School for the Environment Interim Dean Bob Chen has put ostriches on the MBTA to tell people about climate change, and he’s let kids do the talking through their artwork on the T. Last month the National Science Foundation awarded a four-year, $3 million grant to Chen, Jill H. Lohmeier of UMass Lowell, and Steven Schrock of the University of Kansas to create a climate change education model that can be replicated all over the country, and even internationally. UMass Boston’s portion of the grant is $1,404,452.
“We feel that there’s a lot of concepts about climate change that are difficult for the public to understand,” Chen said. “It’s long-term, it’s complex, there’s uncertainly based around it. And we’re not the only ones that are thinking about how to explain, teach, engage the public, especially the adult public, on climate change issues.”
The project is called Collaborative Research: Cool Science: Art as a Vehicle for Intergenerational Learning. It builds upon the idea that the former director of science education of UMass Lowell, the late David Lustick, had—that children can engage other children on science and technology topics through their art. Chen is the “science guy” on the project.
“The hypothesis is that if the kids are telling you about something, you might listen and learn better, and if they’re telling you to do something, you might do it. [And] to engage the kids as empowered teachers will get them to learn better themselves,” Chen said.
Local Boys & Girls Clubs, museums, and other community partners will get a curriculum, materials, and a small stipend to conduct one-day informal art and science workshops as part of the project. There will be 20 mentors and 200 student artists in each region, but others can also upload submissions to coolscience.net.
Six artists will have their work featured on buses in the Merrimack Valley, Worcester, Kansas City, and Topeka over the course of a month.
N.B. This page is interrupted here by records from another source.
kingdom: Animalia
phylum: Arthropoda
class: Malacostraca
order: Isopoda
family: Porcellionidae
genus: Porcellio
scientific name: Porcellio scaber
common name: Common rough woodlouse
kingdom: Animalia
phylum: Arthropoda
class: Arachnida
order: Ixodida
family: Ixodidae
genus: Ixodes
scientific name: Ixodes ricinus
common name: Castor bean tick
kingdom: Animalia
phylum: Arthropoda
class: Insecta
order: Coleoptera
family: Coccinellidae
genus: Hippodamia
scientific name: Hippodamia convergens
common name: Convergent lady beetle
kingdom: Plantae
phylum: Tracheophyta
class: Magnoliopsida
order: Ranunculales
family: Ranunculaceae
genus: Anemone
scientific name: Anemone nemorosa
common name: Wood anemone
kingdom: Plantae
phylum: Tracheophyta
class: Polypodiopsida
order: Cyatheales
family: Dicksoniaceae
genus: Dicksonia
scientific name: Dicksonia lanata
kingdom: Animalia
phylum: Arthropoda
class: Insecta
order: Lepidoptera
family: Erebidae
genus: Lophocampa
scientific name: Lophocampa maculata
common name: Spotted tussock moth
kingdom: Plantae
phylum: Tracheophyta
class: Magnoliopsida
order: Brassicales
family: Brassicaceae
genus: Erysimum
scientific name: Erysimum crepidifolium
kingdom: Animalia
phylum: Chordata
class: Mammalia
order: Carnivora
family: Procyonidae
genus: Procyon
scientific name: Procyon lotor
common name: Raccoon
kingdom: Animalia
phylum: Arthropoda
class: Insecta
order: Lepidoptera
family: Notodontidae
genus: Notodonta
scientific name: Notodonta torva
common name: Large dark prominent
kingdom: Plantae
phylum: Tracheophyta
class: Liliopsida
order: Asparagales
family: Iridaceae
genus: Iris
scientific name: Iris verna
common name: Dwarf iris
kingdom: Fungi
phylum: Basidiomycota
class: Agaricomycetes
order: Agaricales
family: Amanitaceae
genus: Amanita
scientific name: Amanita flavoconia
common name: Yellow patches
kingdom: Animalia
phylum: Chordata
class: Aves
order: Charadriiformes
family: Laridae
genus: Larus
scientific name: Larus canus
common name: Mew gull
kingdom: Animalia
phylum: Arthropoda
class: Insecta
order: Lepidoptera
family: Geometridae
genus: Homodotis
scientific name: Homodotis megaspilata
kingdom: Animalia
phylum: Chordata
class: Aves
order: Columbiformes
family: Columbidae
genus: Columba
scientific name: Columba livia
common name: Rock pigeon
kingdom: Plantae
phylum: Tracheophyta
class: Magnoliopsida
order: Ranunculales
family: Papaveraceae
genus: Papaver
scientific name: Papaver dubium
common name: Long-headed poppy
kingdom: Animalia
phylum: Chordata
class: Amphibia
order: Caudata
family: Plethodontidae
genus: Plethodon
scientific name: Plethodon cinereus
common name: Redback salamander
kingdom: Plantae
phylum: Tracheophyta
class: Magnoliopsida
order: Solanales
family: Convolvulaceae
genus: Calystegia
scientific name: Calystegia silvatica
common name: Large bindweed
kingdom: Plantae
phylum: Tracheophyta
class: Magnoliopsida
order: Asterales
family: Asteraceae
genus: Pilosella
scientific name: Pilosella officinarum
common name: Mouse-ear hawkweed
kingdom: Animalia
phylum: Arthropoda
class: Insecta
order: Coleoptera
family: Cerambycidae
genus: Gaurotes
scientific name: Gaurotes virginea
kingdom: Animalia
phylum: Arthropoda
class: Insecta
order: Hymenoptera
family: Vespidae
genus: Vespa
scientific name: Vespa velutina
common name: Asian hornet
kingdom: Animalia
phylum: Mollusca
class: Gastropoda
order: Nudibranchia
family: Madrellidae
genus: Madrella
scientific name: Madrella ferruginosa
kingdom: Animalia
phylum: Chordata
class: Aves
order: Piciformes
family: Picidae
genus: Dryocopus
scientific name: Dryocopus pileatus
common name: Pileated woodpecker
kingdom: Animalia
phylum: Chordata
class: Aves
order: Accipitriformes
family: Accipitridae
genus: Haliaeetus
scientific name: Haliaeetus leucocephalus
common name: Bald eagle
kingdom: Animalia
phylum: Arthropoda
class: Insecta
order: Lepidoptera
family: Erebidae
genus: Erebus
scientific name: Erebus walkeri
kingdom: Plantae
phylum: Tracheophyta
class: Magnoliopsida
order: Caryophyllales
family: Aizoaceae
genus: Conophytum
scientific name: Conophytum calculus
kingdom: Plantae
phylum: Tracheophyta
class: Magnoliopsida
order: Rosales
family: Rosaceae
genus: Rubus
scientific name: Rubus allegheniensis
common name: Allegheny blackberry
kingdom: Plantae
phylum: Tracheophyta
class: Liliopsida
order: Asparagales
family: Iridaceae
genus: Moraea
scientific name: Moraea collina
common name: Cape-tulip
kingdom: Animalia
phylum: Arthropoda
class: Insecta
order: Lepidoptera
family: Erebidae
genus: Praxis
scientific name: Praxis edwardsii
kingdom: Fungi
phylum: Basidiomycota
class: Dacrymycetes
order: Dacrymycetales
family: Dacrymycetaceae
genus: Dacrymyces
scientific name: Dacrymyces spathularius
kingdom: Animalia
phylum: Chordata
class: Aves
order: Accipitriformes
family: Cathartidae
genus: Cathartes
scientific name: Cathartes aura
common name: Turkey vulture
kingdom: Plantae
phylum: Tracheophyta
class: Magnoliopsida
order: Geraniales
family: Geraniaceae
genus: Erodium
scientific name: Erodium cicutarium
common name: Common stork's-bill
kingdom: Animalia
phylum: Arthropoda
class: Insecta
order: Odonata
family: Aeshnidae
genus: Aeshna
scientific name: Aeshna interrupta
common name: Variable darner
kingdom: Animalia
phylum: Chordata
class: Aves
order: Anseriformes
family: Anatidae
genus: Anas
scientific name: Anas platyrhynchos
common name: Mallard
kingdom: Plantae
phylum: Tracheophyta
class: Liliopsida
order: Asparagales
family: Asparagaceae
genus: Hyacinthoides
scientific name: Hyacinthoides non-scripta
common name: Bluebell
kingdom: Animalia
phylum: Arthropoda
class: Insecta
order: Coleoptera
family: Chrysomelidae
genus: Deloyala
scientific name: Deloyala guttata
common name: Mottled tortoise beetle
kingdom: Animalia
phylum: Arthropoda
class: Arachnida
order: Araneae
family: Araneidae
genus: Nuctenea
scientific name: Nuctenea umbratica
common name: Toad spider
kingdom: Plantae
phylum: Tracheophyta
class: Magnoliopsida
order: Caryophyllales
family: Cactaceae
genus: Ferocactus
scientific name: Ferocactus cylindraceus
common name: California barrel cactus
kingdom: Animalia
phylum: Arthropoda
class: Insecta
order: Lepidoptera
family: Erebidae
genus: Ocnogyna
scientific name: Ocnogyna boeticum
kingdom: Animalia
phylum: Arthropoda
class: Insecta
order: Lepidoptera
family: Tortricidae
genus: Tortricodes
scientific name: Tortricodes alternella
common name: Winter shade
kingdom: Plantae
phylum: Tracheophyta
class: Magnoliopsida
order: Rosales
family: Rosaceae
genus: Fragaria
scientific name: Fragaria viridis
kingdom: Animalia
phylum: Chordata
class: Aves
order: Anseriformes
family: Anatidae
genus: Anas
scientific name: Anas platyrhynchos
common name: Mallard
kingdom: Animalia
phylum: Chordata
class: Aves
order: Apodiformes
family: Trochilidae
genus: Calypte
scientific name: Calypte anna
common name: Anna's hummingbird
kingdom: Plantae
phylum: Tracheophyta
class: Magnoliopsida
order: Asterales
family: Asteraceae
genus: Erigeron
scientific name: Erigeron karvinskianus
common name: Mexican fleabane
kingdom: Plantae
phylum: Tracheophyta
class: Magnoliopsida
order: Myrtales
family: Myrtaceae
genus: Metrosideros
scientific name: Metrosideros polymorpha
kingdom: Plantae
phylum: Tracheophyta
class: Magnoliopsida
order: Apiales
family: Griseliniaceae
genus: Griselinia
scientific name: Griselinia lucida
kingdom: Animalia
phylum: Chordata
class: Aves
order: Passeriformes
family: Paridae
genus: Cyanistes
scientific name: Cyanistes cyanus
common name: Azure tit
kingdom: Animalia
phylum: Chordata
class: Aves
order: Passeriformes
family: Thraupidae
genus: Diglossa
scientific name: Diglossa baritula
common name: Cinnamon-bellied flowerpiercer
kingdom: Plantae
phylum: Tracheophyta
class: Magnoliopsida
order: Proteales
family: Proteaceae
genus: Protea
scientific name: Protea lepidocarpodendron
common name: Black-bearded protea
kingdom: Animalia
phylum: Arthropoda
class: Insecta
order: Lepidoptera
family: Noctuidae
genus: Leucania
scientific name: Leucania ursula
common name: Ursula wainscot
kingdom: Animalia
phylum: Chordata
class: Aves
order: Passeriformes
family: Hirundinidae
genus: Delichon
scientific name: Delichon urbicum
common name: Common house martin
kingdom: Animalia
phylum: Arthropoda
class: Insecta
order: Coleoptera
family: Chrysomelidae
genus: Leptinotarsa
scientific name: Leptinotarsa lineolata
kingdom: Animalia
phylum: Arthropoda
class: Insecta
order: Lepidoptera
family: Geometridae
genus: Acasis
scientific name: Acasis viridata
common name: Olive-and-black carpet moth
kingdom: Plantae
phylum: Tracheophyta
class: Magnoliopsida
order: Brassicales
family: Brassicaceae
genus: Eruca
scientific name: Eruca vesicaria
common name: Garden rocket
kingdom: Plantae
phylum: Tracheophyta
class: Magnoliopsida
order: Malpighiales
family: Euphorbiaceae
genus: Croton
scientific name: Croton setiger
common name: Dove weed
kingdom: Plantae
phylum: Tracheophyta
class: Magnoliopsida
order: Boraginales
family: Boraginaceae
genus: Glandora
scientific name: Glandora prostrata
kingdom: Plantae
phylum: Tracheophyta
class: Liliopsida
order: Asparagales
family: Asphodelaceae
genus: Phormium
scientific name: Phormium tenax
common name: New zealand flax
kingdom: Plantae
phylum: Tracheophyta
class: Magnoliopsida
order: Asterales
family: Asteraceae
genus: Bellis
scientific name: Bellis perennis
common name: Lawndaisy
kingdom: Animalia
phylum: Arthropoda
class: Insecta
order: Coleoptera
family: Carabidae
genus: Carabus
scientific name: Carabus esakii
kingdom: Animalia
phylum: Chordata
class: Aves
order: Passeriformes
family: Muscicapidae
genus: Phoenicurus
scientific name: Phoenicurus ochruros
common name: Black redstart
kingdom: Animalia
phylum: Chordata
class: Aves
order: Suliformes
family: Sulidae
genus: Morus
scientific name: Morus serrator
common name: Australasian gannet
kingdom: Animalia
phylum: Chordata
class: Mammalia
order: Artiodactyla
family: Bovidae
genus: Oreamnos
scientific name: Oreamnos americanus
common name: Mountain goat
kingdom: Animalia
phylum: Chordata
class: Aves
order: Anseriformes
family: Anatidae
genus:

The bus posters will include an artist’s statement and a QR code connected to additional information. UMass Boston, UMass Lowell, and University of Kansas student evaluators will stand at bus stops before and after the advertising campaign to see what, if anything, adults learn through the student art. Chen is partnering with Schrock, the director of the University of Kansas Transportation Center, to show the climate change message is one that can be shown, taught, and understood even in landlocked areas.
“The fundamental understanding is the fundamental understanding—we can teach science anywhere—but there may be regional contexts near the ocean, on the land,” Chen said. “We have different jobs here than there. We have a different cultural, societal context, a discussion in the newspaper, events, political contexts, all of those things are different, and so how can we compare the regional learning in Massachusetts versus Kansas, and that’s a really interesting goal.”
There will also be a celebration event at the end of the campaign where students are invited to express their views on climate change in other ways.
“It could be a poetry reading, it could be a dance, it could be a sculpture,” Chen said. “We’ll get town managers and parents and sort of have a celebration of an understanding of extreme weather events and how they impact us and what the solutions are.”